EXERCISE: Render the lines below as a numbered list, everything from the line containing "Which series has" down to the line containing "Herbicide/Defoliants", both included, and leave out any blank lines.

RECORDS SUPPLIED:
[Start of Attachment]
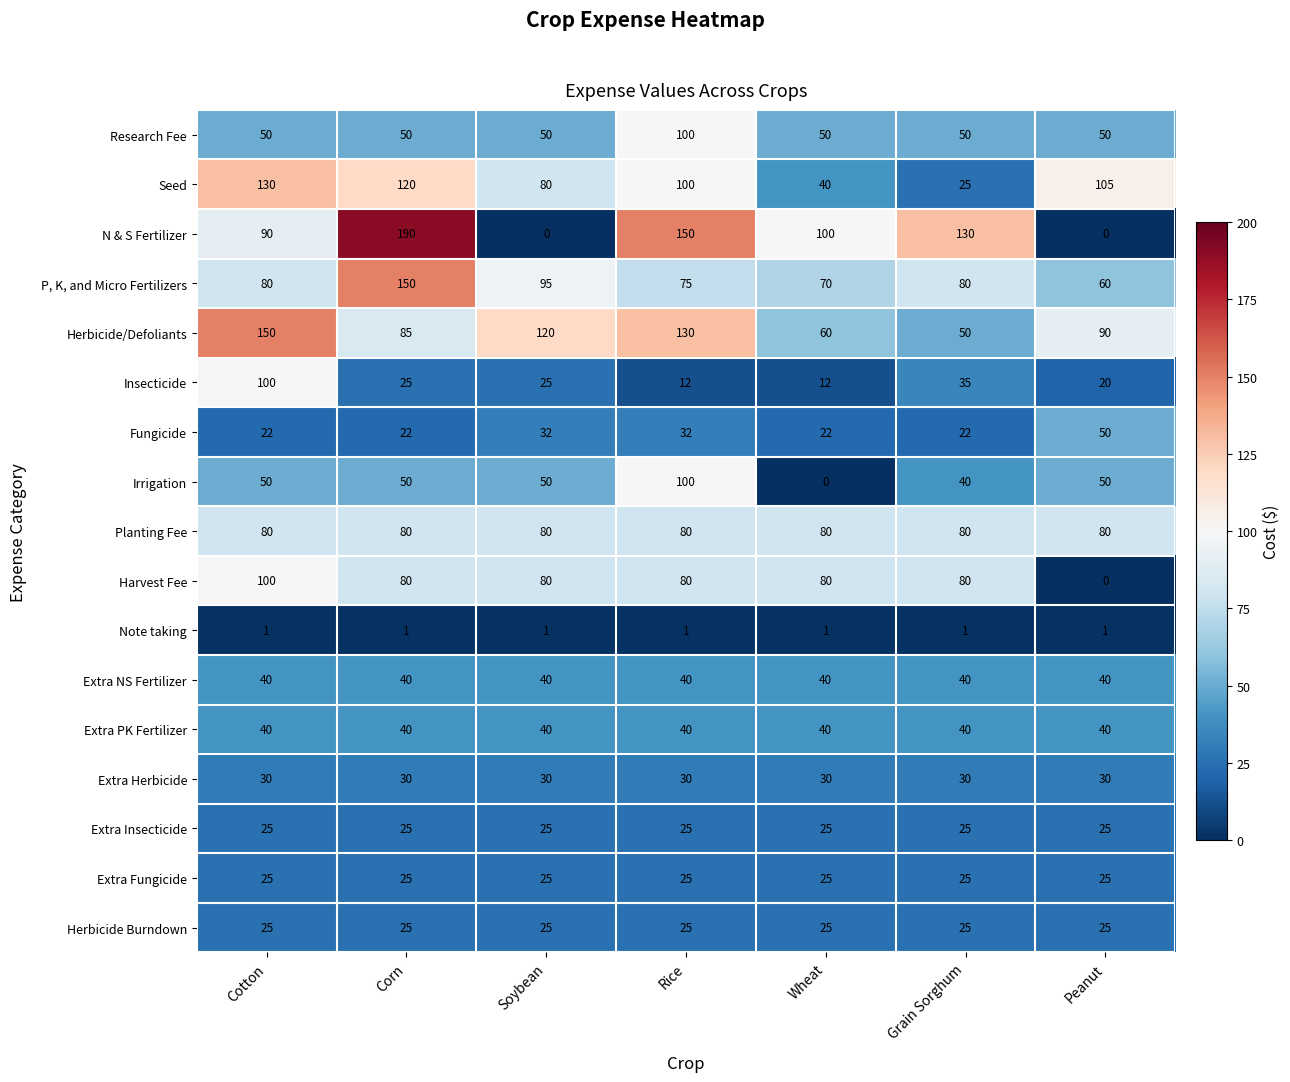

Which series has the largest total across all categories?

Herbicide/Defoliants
[End of Attachment]
[Start of Attachment]
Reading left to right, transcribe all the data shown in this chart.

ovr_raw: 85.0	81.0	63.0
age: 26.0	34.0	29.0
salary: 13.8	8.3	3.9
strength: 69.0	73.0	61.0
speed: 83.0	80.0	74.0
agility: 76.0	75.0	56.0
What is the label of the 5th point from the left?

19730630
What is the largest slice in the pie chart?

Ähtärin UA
[End of Attachment]
ANSWER TO THE PROBLEM:
1. Which series has the largest total across all categories?
2. Herbicide/Defoliants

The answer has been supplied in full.